TEXTABSCHNITT:
Tja, was nun, Herr Merz?

Die verschärften Grenzkontrollen an der deutschen Grenze in Kehl sind mehr als nur ärgerlich. Sie werden zu einem echten Hindernis für den kleinen Grenzverkehr.

Die Tramlinie D vor dem Kehler Rathaus an der Endhaltestelle - ob diese auch weiterhin angefahren wird? Foto: Cik54 / Wikimedia Commons / CC-BY-SA 4.0int

(KL) – Die Verbeugung des neuen Bundeskanzlers Friedrich Merz (CDU) vor der AfD zum Thema Migration war überflüssig und entpuppt sich als teure und weitgehend sinnlose Maßnahme. Die Grenzbeamten sind von den zusätzlichen Schichten der intensivierten Grenzkontrollen erschöpft, diese Intensivierung der Grenzkontrollen kostet Millionen und in Grenznähe wirkt sich die Verlangsamung des Grenzübertritts verheerend für den Einzelhandel und die Grenzgänger aus. Die OBs von Straßburg, Jeanne Barseghian und von Kehl, Wolfram Britz, haben einen geharnischten Brief an Kanzler Merz geschickt, in dem die Absicht der Straßburger Verkehrsgesellschaft CTS mitgeteilt wird, dass diese mit dem Gedanken spielt, die beiden letzten Haltstellen auf Kehler Seite, „Hochschule/Läger“ und „Kehl Rathaus“, künftig nicht mehr anzufahren.

Will sich Friedrich Merz als der „Abschaffer“ der europäschen und grenzüberschreitenden Realitäten am Oberrhein präsentieren? Oder wird er hören, was als Echo aus der Region nach Berlin zurückschallt? Die vielen Berufspendler, aber auch die vielen Straßburger, die nach Kehl zum Einkaufen fahren, sind stocksauer. Während die Autofahrer häufig eine halbe Stunde Wartezeit auf der Europabrücke in Kauf nehmen müssen, wird in den Tram-Zügen kontrolliert und das alles wirft nicht nur die Fahrpläne in ganz Straßburg durcheinander, sondern hat auch massive Auswirkungen auf den Handel, der in Kehl zu rund der Hälfte von den Straßburger Verbrauchern getragen wird.

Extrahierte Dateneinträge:
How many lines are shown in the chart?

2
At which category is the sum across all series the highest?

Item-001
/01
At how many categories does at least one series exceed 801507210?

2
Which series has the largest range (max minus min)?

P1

==

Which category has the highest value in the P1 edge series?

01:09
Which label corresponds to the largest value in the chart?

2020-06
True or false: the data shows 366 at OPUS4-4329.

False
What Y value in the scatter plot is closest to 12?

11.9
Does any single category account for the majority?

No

--

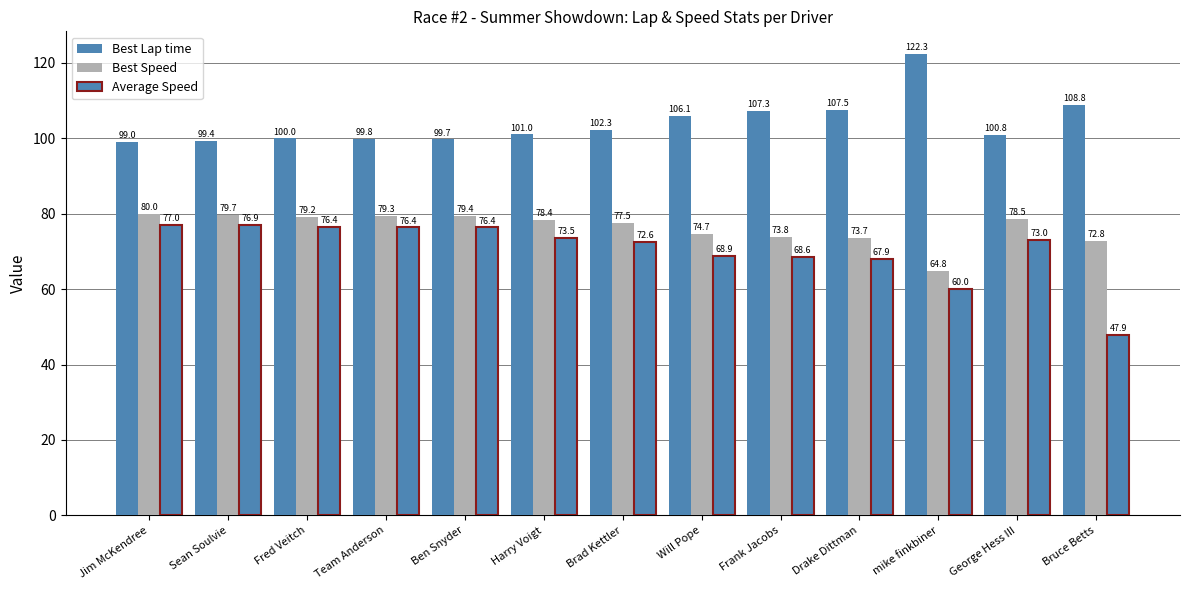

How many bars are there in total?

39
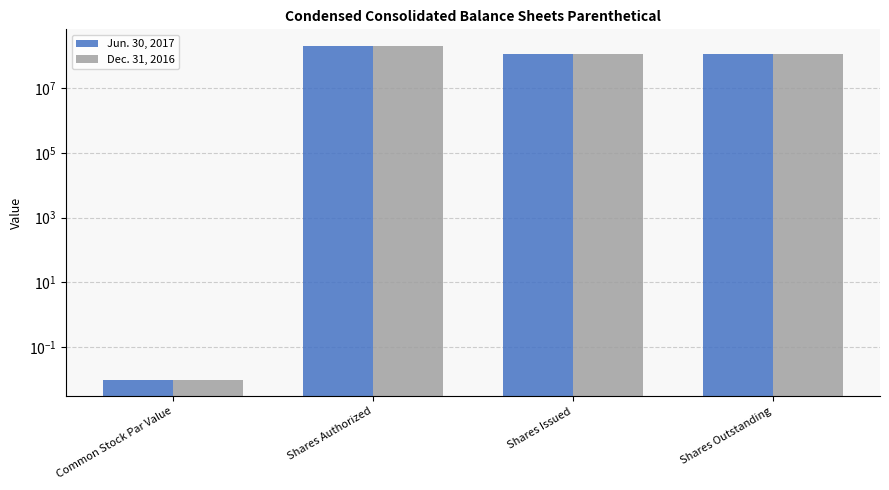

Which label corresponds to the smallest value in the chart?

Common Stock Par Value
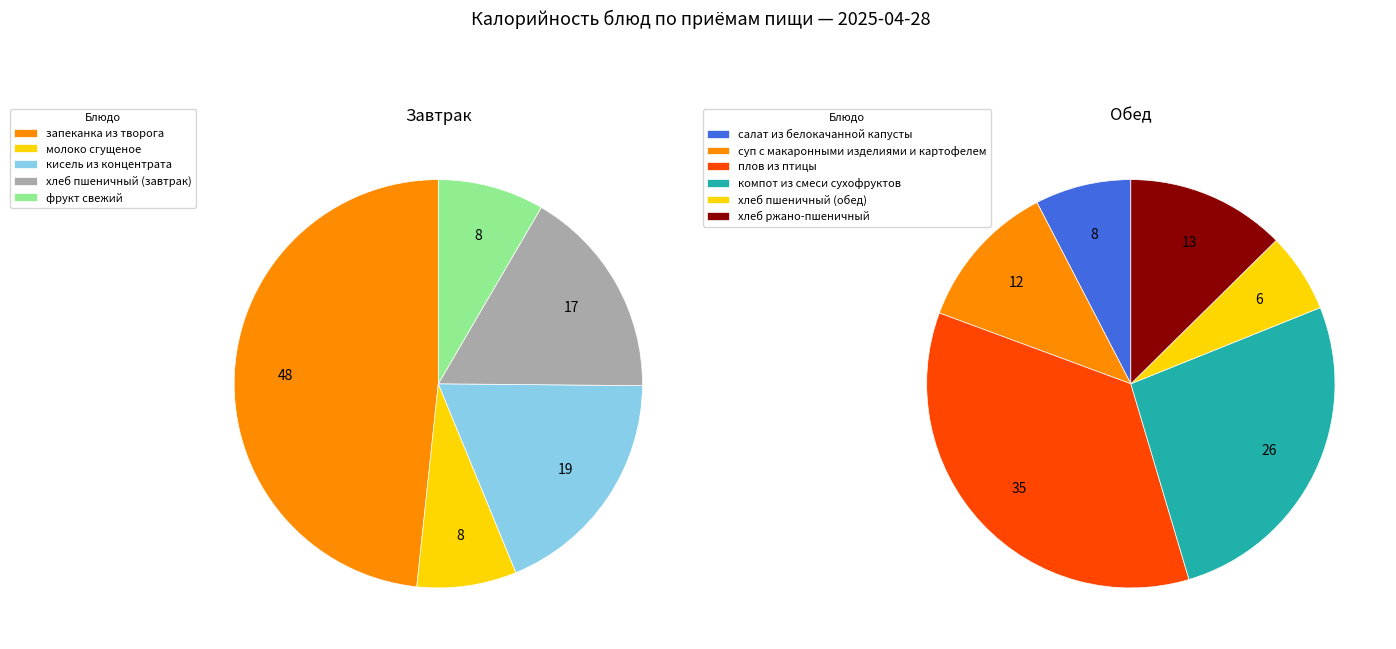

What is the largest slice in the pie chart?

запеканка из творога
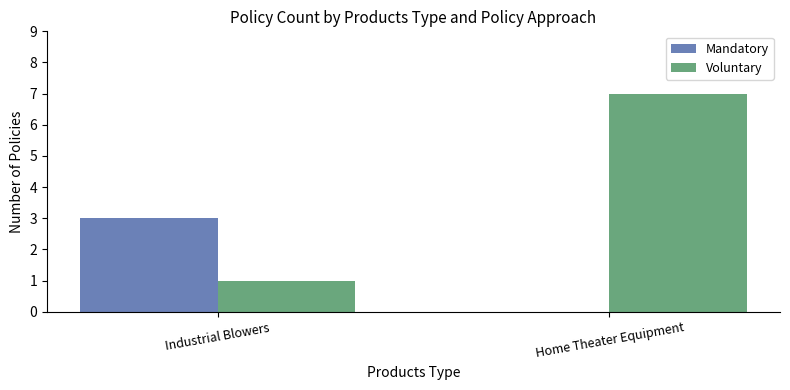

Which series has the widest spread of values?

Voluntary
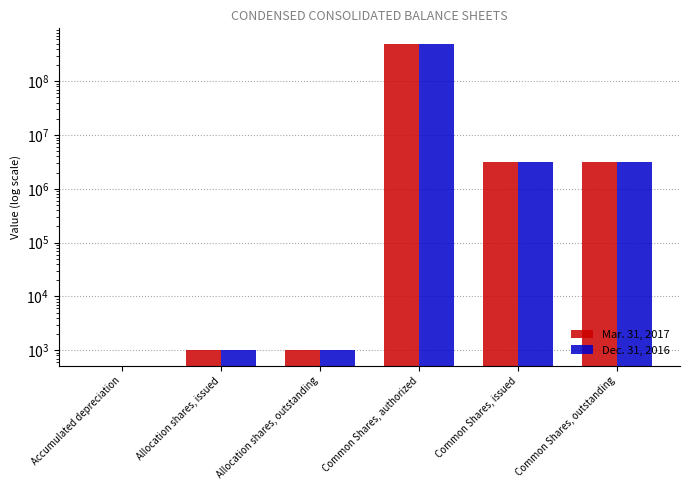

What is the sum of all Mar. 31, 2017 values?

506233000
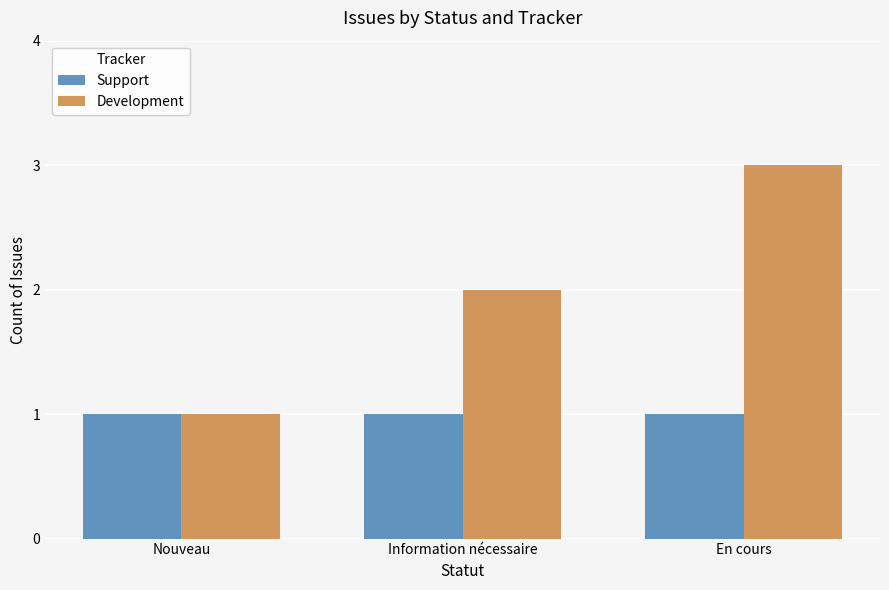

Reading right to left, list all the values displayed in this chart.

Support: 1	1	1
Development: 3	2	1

ZU BEARBEITENDE AUFGABEN:
1 - Beantworte anhand des Textes über die Grenzkontrollen in Kehl:
(a) Wer ist Oberbürgermeister von Kehl?
(b) Welche zwei Haltestellen auf Kehler Seite will die CTS womöglich nicht mehr anfahren?
(c) Wie lange müssen Autofahrer auf der Europabrücke häufig warten?
2 - Nimm bitte den Text über die Grenzkontrollen in Kehl nach seinem letzten Satz wieder auf und schreibe ihn weiter.

LÖSUNGEN ZUR ÜBUNG:
1 -
(a) Wolfram Britz
(b) „Hochschule/Läger“ und „Kehl Rathaus“
(c) Eine halbe Stunde

2 -
Vom schulischen und kulturellen Austausch zwischen Kehl und Straßburg wollen wir gar nicht erst anfangen – dort, wo in den letzten Jahren eine gemeinsame Identität geschaffen wurde, sind nun wieder zwei Länder, von denen sich eines gegen alles abschottet, was nicht deutsch ist. Dass dies ein klar anti-europäisches Verhalten ist, mit dem sich der neue Kanzler Merz bei AfD-Wählern beliebt machen will, sieht jeder – doch sollte die Berliner Parteipolitik nicht auf dem Rücken der Bevölkerung am Oberrhein ausgetragen werden.

In ihrem Schreiben fordern die beiden Bürgermeister, dass die Grenzkontrollen wieder auf ein Maß heruntergefahren werden sollen, dass der grenzüberschreitende Austausch nicht weiter behindert wird. Denn faktisch schert Friedrich Merz aus dem Schengen-Raum aus und das auch gleich an allen deutschen Grenzen, die recht zahlreich sind, denn Deutschland grenzt an neun andere Länder.

Dass die Sprecher der Polizei vor der Überlastung der Beamten und den horrenden Kosten warnen, dass das tägliche, grenzüberschreitende Leben in den Grenzregionen massiv belastet wird, dass der Einzelhandel massive Einbußen hinnehmen muss, dass der Traum von gemeinsamen, europäischen Lebensräumen in Berlin von Friedrich Merz zerstört wird, ist unglaublich. Doch jetzt steht Friedrich Merz unter Druck. Will er wirklich die Inkarnation des Anti-Europäers sein? Will er sich das ans Revers heften? Oder wird er seinen Innenhelfer Alexander Dobrindt anweisen, diesen anti-europäischen Salat einfach wieder aufzuheben?

Wenn die Straßburger CTS Ernst macht und die Tramlinie D künftig nur noch bis zur Haltestelle „Kehl / Bahnhof“ fahren sollte, werden damit die Uhren um etliche Jahre zurückgestellt und alles, was man sich in diesem Grenzbereich jahrelang erarbeitet hat, erlischt mit einem Schlag.

Jeanne Barseghian und Wolfram Britz haben völlig richtig gehandelt, indem sie den neuen Kanzler vor seine Verantwortung stellen. Und die neue deutsche Regierung muss sich entscheiden – will sie ihr neues Amt anti-europäisch führen, um ein paar AfD-Stimmen abzugreifen oder will sie europäisch denken und handeln? Der Ball liegt nun bei Friedrich Merz, der sich entweder richtig oder falsch entscheiden kann. Noch kann der politisch unerfahrene Merz seinen Fehler korrigieren. Doch wenn die CTS Ernst macht, wird es zu spät sein und alle, die seit Jahrzehnten am Oberrhein grenzüberschreitend arbeiten, können wieder von vorne anfangen.